◆ Directive
Transcribe every text line of the listing below without alteration, omitting the pictures from your answer.

Stored dataset entries
____________

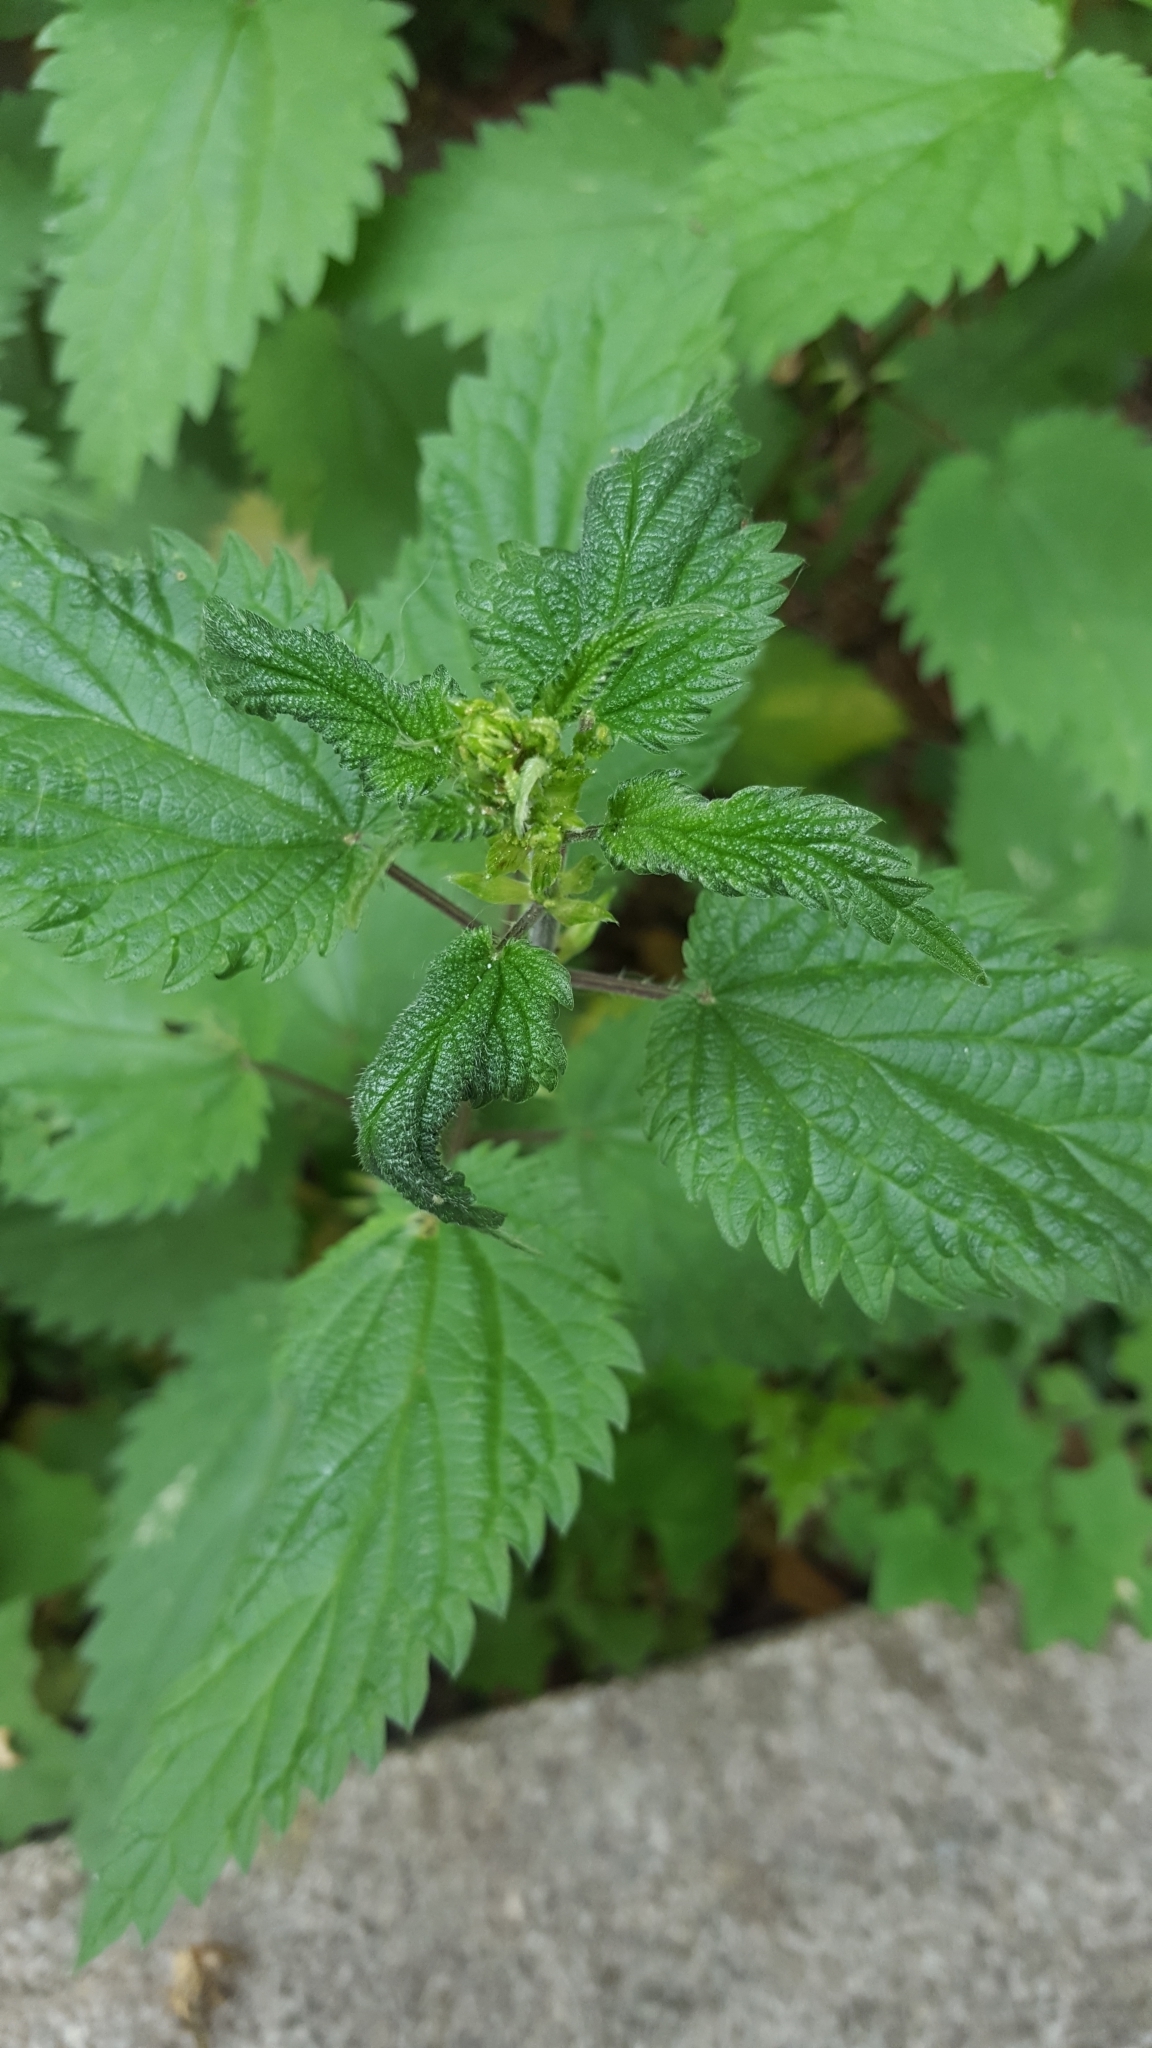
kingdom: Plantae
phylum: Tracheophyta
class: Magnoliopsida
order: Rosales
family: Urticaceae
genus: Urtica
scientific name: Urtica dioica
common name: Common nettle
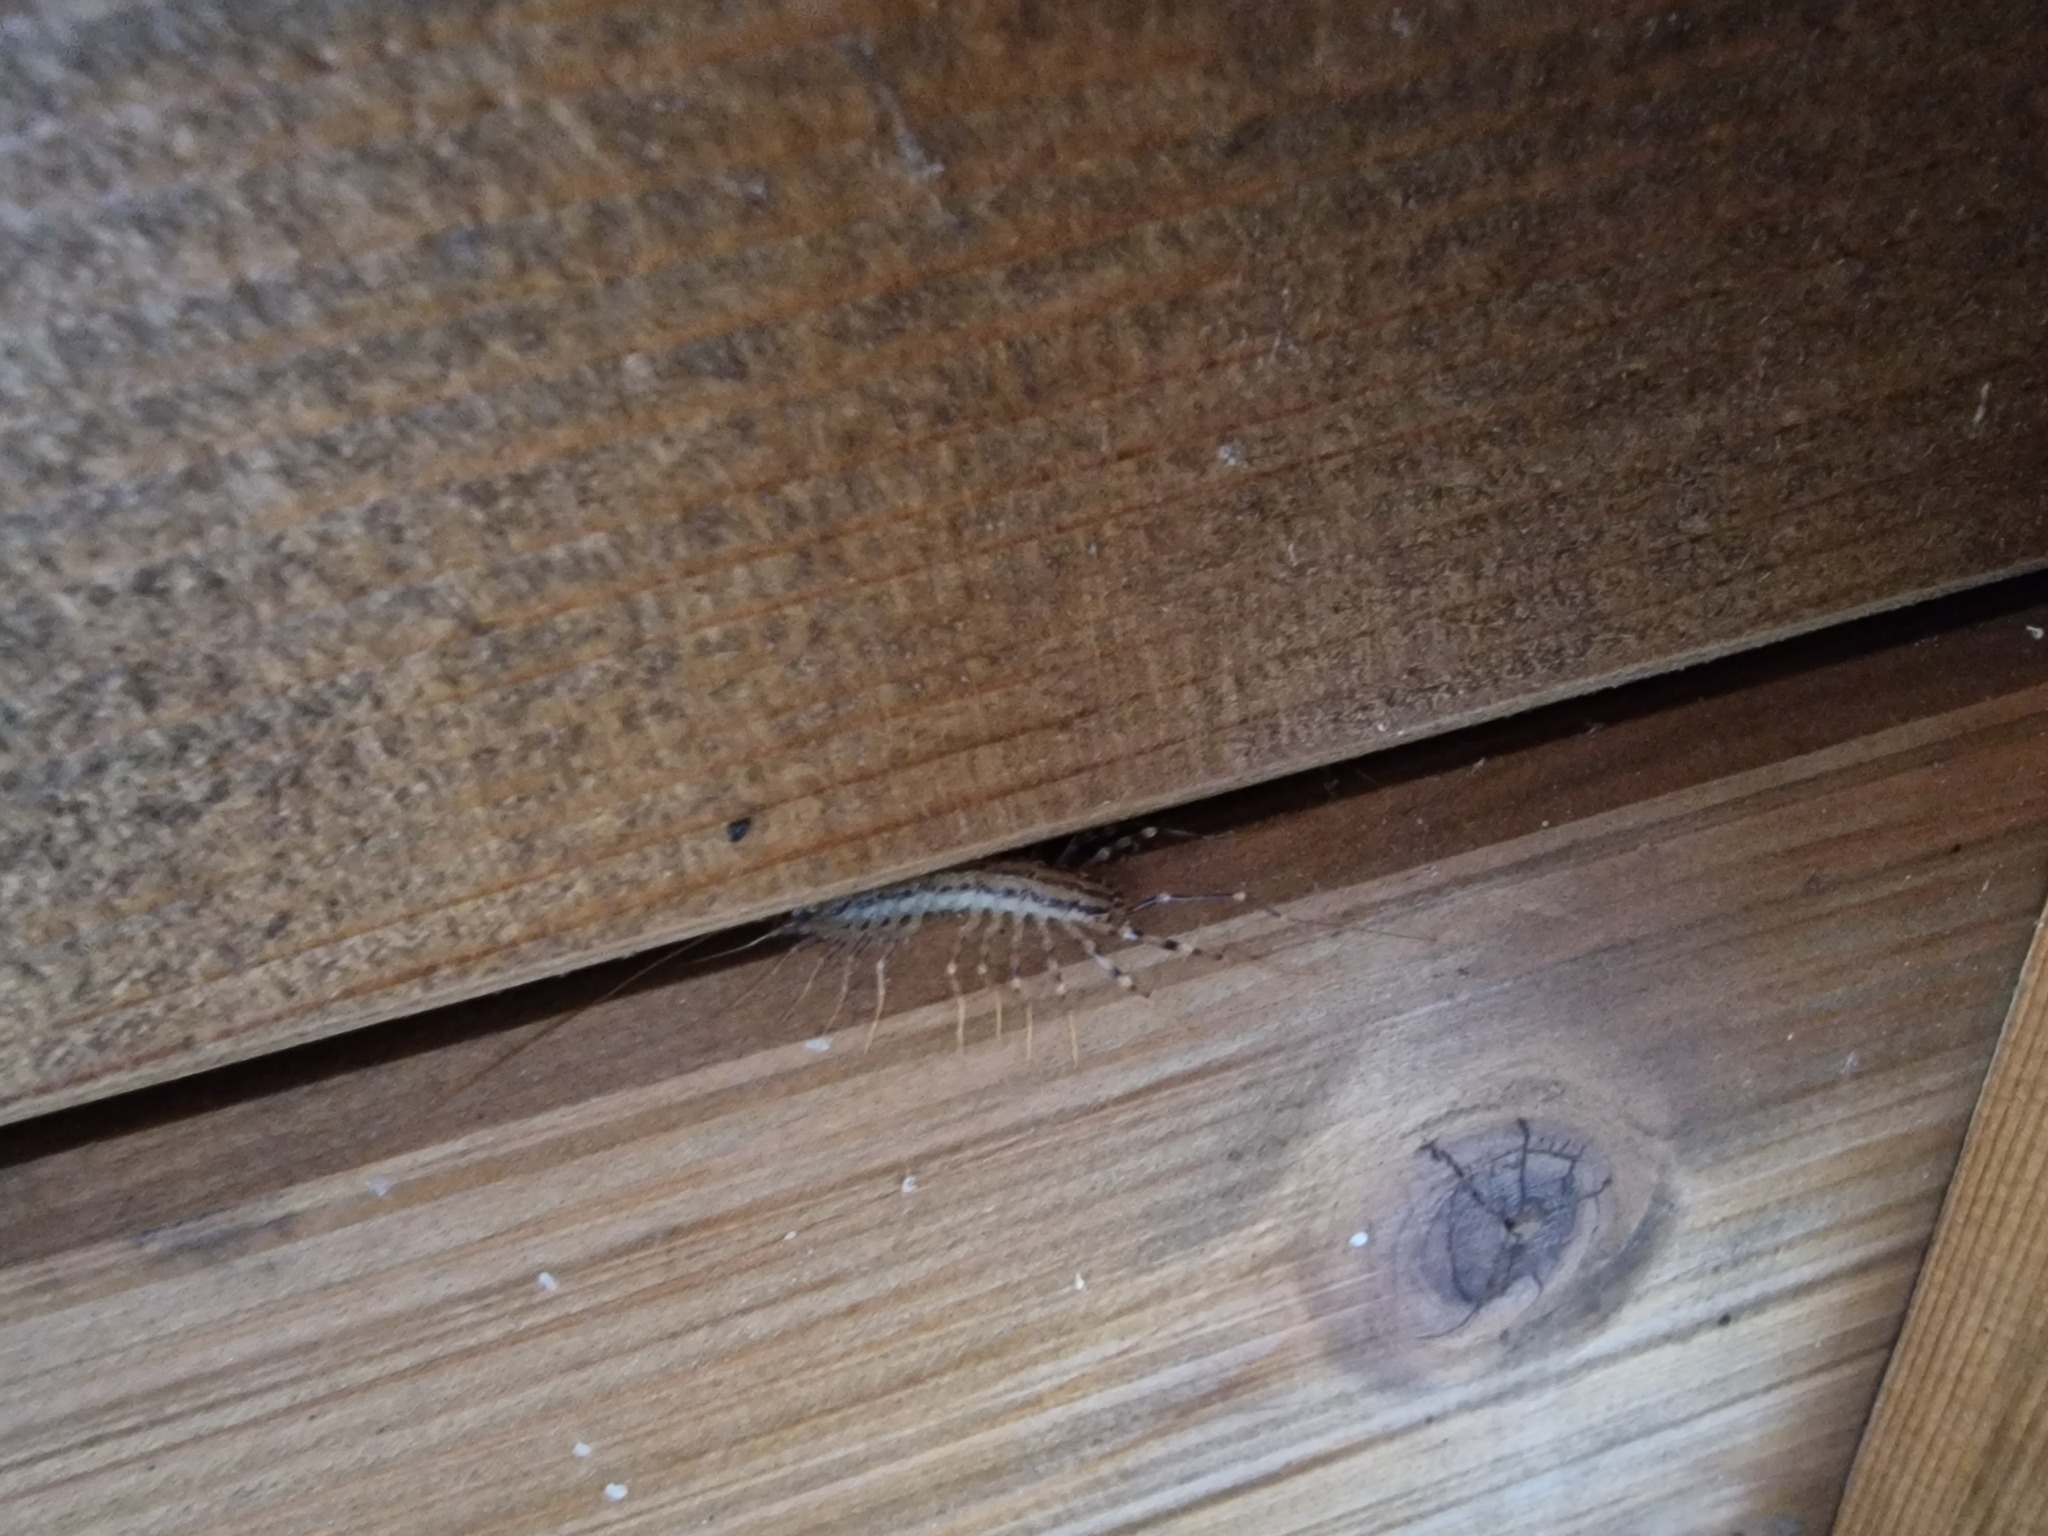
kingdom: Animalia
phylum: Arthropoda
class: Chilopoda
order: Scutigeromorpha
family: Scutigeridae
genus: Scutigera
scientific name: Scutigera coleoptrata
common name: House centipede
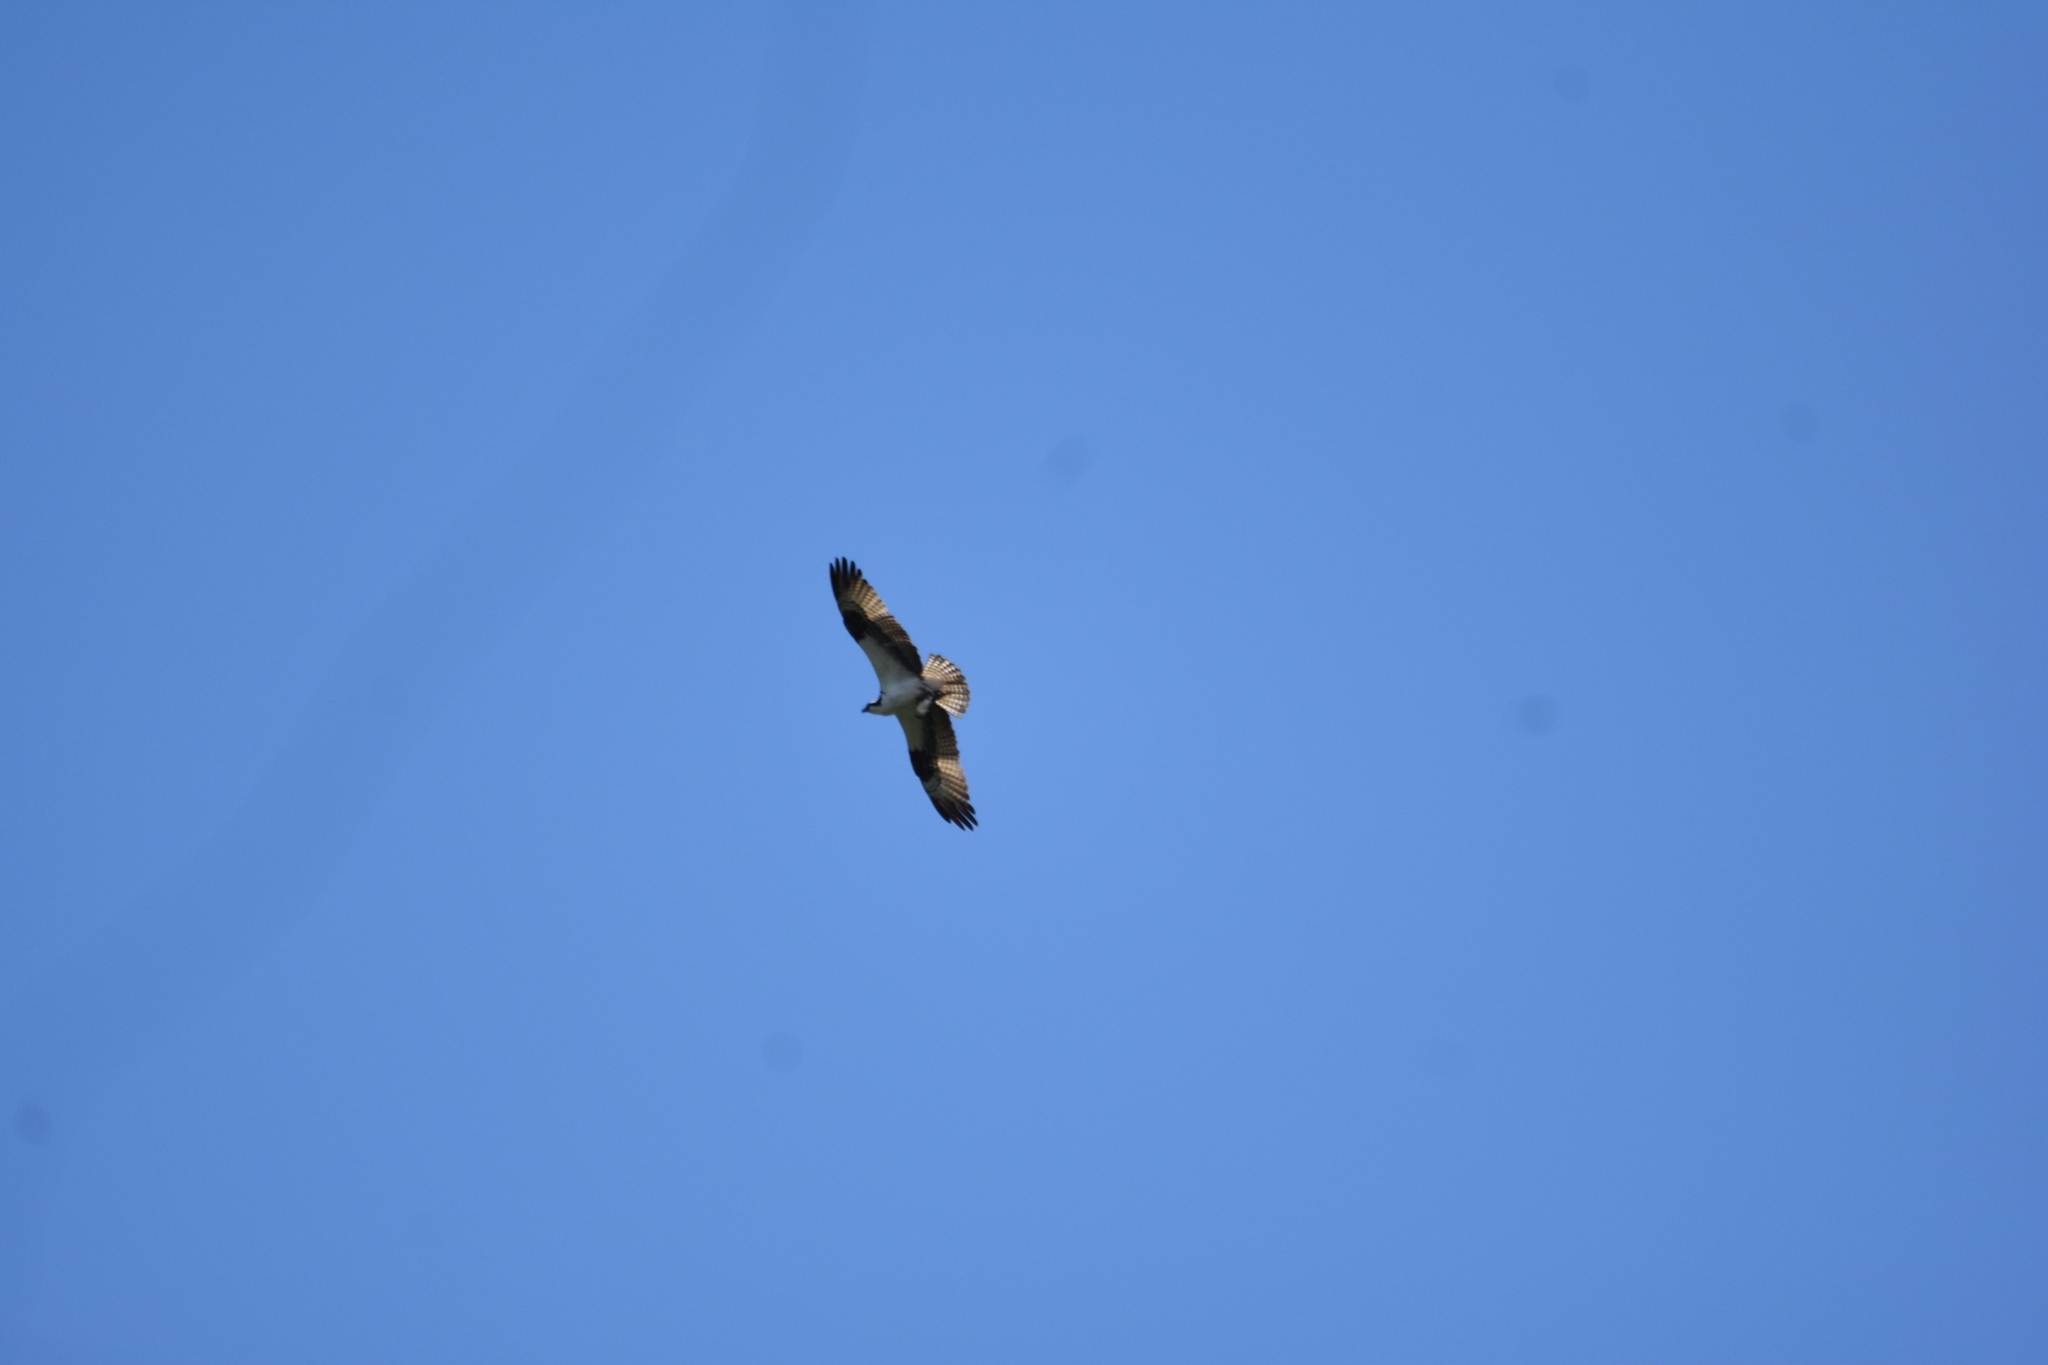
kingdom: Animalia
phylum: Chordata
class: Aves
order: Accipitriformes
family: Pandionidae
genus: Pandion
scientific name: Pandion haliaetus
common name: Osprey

____________

◆ Final result
kingdom: Plantae
phylum: Tracheophyta
class: Magnoliopsida
order: Rosales
family: Urticaceae
genus: Urtica
scientific name: Urtica dioica
common name: Common nettle
kingdom: Animalia
phylum: Arthropoda
class: Chilopoda
order: Scutigeromorpha
family: Scutigeridae
genus: Scutigera
scientific name: Scutigera coleoptrata
common name: House centipede
kingdom: Animalia
phylum: Chordata
class: Aves
order: Accipitriformes
family: Pandionidae
genus: Pandion
scientific name: Pandion haliaetus
common name: Osprey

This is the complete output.